President Trump last week announced his intention to impose a 5 percent tariff, effective June 10, on all Mexican imports. The president’s move is a response to Mexico’s apparent unwillingness or inability to stop the flow of illegal immigration from its side of the border into ours.
The official statement from the White House is the gauntlet that Trump supporters have long expected the president to throw down:
If the illegal migration crisis is alleviated through effective actions taken by Mexico, to be determined in our sole discretion and judgment, the Tariffs will be removed. If the crisis persists, however, the Tariffs will be raised to 10 percent on July 1, 2019. Similarly, if Mexico still has not taken action to dramatically reduce or eliminate the number of illegal aliens crossing its territory into the United States, Tariffs will be increased to 15 percent on August 1, 2019, to 20 percent on September 1, 2019, and to 25 percent on October 1, 2019. Tariffs will permanently remain at the 25 percent level unless and until Mexico substantially stops the illegal inflow of aliens coming through its territory.
From non-deplorables, however, the outrage was as predictable as it was swift, from the Left and milquetoast Right. But the apoplexy of David J. Bier, a fellow of the Cato Institute, was especially hysterical.
“Mexico should show Trump what actual non-cooperation looks like,” Bier wrote on Twitter. “Immediately stop all immigration enforcement, issue travel visas to all Central Americans, refuse to admit Central Americans returned to Mexico under MPP, and stop preventing asylees from reaching US ports of entry.”
Not only do we have troops at the border now, but on the same day Bier called on Mexico to open the floodgates from Central America, a U.S. Marine fired his weapon while on duty along the southern border. The Marine reported he had been attacked inside his vehicle by three people. Around the same time, a mob of angry Hondurans attacked the U.S. embassy in Tegucigalpa. Technically, this was an act of war. Bier doesn’t seem to mind.
Nevertheless, Bier’s reaction is what we have come to expect from the libertarian-right.
I would happily pay more for my delectable Honduran cigars if it meant avoiding the tragedy of the nanny next door being raped and murdered by a Honduran present in the United States unlawfully. But no such sense of solidarity with their fellow citizens appears forthcoming from the smooth brains at Cato.
Then again, maybe the fairy ring on 1000 Massachusetts Avenue is too smart for their, and our, own good. “The madman is not the man who has lost his reason,” as G. K. Chesterton put it, but “the man who has lost everything except his reason.”
Someone like Spencer P. Morrison could bring in the big guns, eloquently argue why America, in general, needs big, beautiful tariffs. Bier would be not only unconvinced but unmoved.
For Bier, America is a market to which every human value and interest is converged on the economic and productive plane.
America, in this view, has no unique character or culture, therefore to be an “American” is merely to participate in the process of acquisition, consumption, and production.
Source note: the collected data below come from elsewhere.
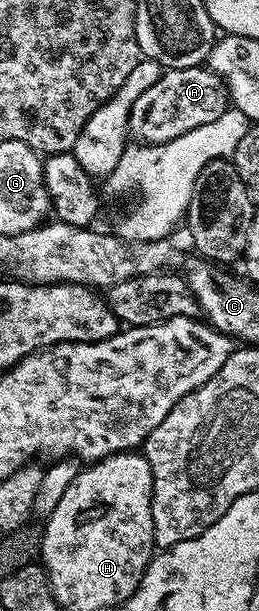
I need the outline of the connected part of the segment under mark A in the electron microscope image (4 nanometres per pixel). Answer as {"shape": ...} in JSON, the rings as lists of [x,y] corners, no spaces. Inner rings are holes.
{"shape":[[[209,67],[172,68],[163,71],[155,85],[148,87],[132,106],[129,135],[143,144],[163,144],[188,130],[214,122],[230,107],[223,80]]]}

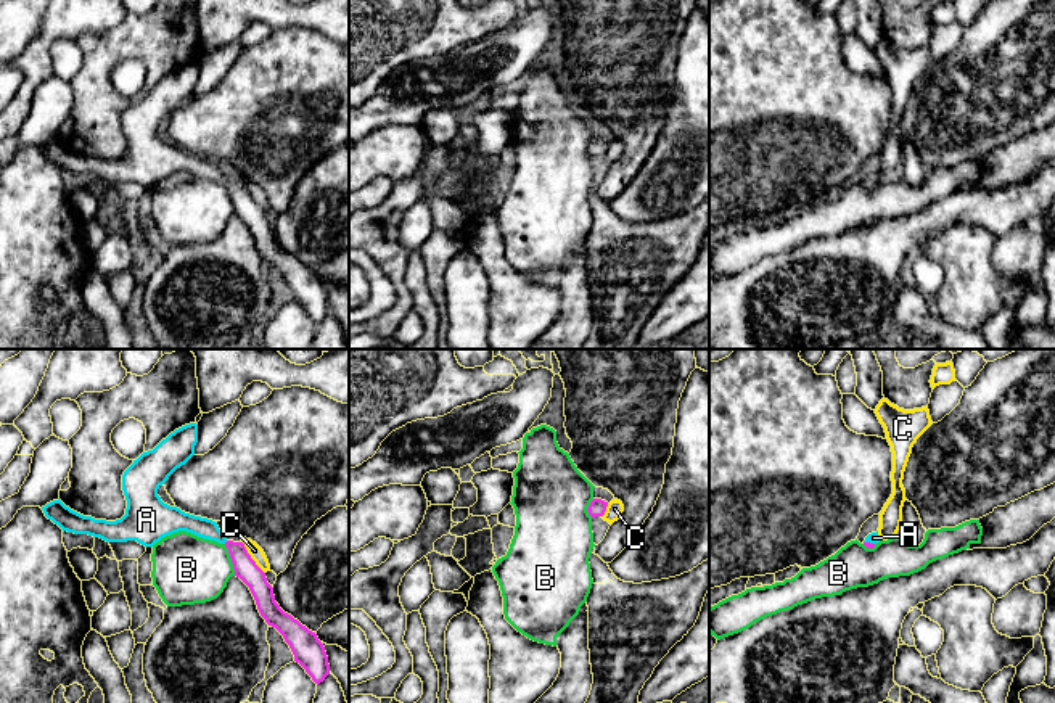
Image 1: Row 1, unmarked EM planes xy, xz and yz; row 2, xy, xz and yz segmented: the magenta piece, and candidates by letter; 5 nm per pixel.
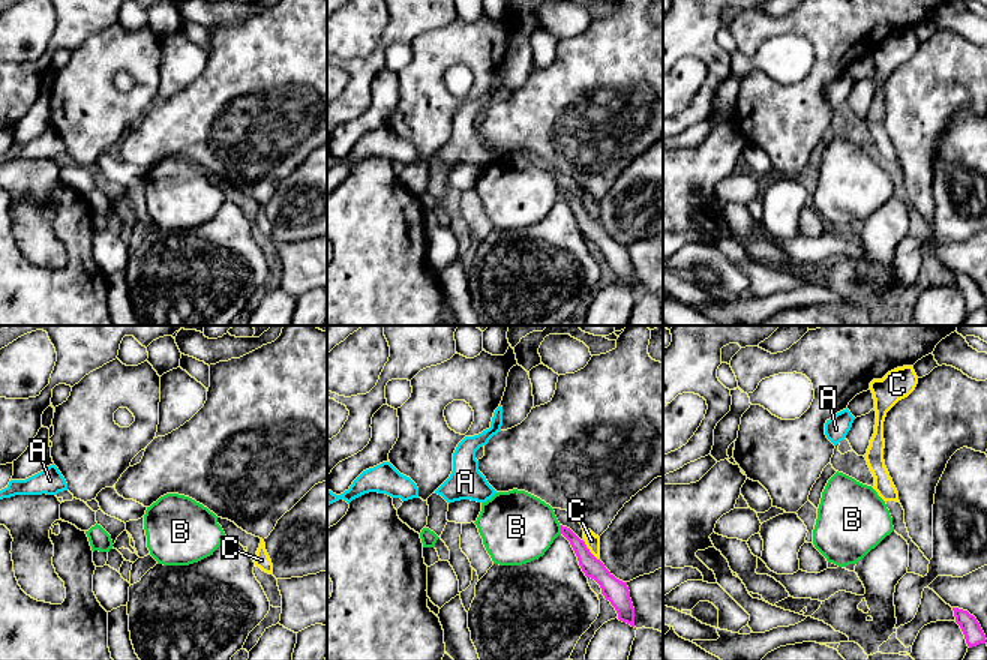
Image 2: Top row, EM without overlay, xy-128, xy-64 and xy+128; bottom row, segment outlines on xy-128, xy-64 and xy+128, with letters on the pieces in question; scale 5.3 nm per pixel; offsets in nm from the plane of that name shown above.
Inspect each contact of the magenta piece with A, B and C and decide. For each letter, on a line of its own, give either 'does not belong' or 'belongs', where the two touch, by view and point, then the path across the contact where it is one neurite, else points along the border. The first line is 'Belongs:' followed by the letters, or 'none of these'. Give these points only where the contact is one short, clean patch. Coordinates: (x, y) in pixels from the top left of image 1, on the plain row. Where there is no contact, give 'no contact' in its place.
Belongs: A
A: belongs | yz (869, 182) | across yz (867, 184), (869, 182), (874, 177)
B: does not belong | xy (232, 200) | along xy (224, 184), (235, 214)
C: does not belong | xy (250, 197)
Human welfare is determined by the distribution of wealth and goods. Any impediment—such as tariffs—to market processes is deemed aberrant, sacrilege against the Invisible Hand.
It becomes evident that libertarianism has the same subversive character found in its apparent nemesis, Marxism. Both systems make the economy their standard and main concern.
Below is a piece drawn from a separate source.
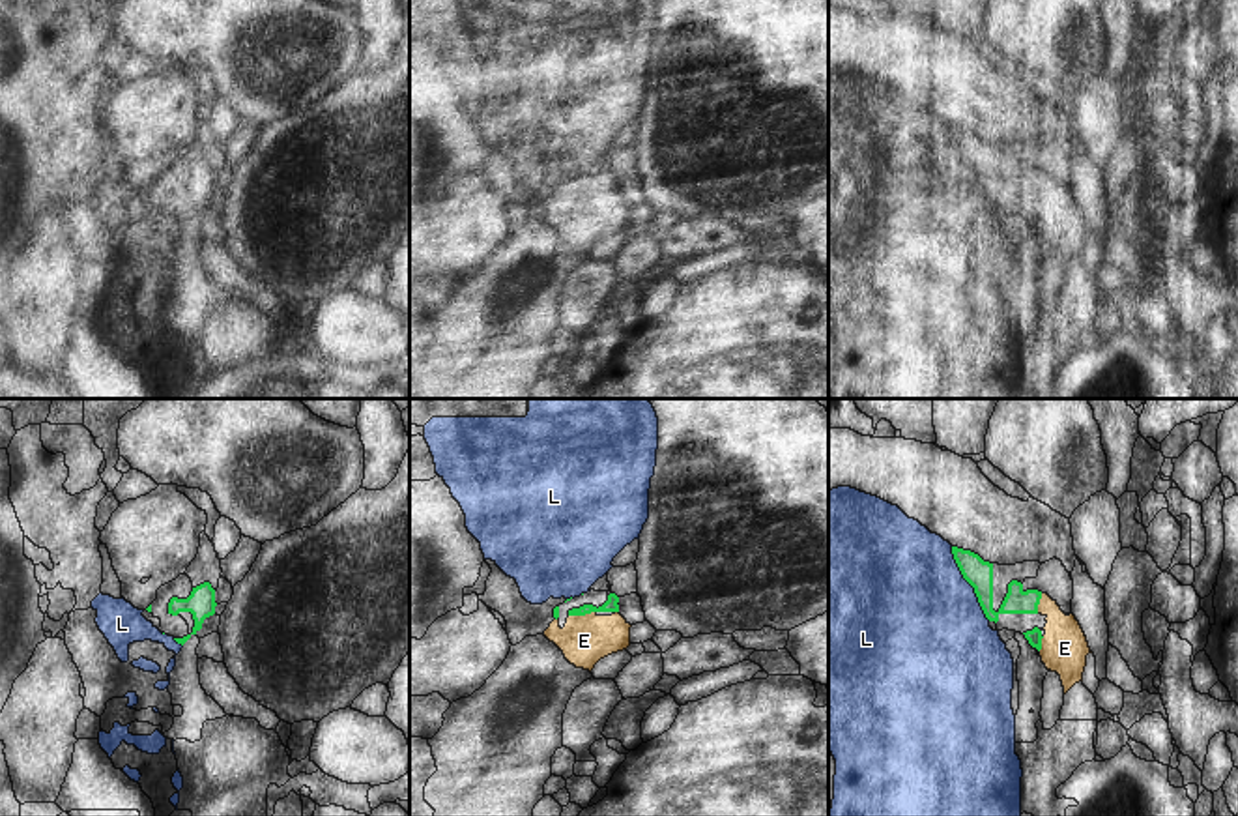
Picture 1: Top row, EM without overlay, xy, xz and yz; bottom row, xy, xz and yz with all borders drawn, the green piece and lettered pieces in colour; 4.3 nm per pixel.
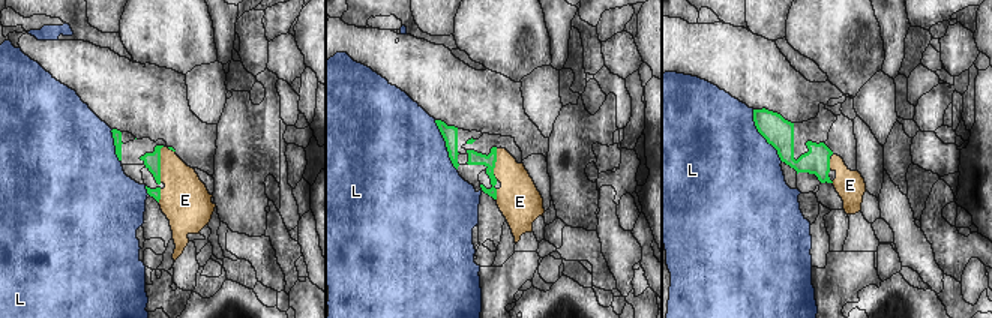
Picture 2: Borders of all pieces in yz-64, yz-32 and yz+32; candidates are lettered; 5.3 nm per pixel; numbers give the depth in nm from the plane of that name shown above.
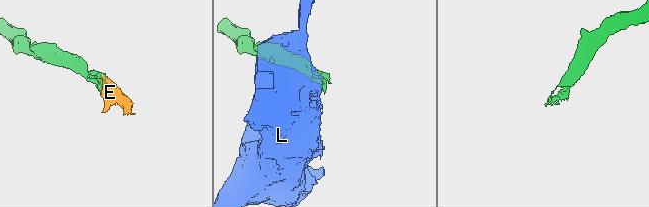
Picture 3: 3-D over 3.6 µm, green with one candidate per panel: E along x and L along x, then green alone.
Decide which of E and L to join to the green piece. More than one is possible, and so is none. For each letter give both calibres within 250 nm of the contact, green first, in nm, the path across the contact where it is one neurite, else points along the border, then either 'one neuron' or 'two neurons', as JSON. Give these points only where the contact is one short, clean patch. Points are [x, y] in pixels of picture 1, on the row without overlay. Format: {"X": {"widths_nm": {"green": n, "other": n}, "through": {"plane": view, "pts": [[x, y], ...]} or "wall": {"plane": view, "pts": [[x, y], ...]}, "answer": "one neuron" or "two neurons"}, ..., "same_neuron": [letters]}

Libertarianism, like Marxism, is also an internationalist movement. It does not recognize the nation-state, let alone borders, as more than an effervescent unit of human organization, as something to be overcome and assimilated into a “global community” and “global economy,” at the expense of the historic character, independence, and very sovereignty of the United States.
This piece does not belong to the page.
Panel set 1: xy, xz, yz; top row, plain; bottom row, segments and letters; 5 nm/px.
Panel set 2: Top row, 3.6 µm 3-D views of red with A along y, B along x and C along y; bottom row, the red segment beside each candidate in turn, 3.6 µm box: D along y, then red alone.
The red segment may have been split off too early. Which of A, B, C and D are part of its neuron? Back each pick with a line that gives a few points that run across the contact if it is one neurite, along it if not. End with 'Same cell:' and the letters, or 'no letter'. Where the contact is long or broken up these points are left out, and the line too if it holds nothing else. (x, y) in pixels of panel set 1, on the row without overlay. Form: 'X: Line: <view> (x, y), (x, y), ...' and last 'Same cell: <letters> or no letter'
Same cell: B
If anyone should reject to this scheme, as Trump has, it appears that the Libertarian-right and Left can agree that mass immigration is an effective vehicle to affect or accelerate the one-worldism they are already lurching us toward.
What libertarianism and Marxism find unpalatable is patriotism. Not the phony, pixelated stuff one will find in Bier’s Twitter bio, but genuine patriotism that recognizes as its heart the sovereign nation-state.
The patriot finds its roots among the Romans, mainly in the terms patria and patrius, which indicate, unfortunately for Bier, “fatherland” (literally) or “what is native.” A patriot without a nation is empty, a nation without borders is nothing.
Trump’s tariffs are the epitome of patriotism. They recognize the imperative of the nation-state, and acknowledge the injustice that his people have suffered at the hands of another. A slight increase in the cost of goods is a small price to pay to this end.
Perhaps what Bier fears the most is that more and more Americans are becoming aware of the subversive similarities of libertarianism and Marxism, and are therefore increasingly inclined to tolerate such measures as tariffs in the struggle to preserve their homeland. Someday soon, Bier and his colleagues might find themselves no less welcome than the Communists who were extirpated from the United States during the early 20th-century.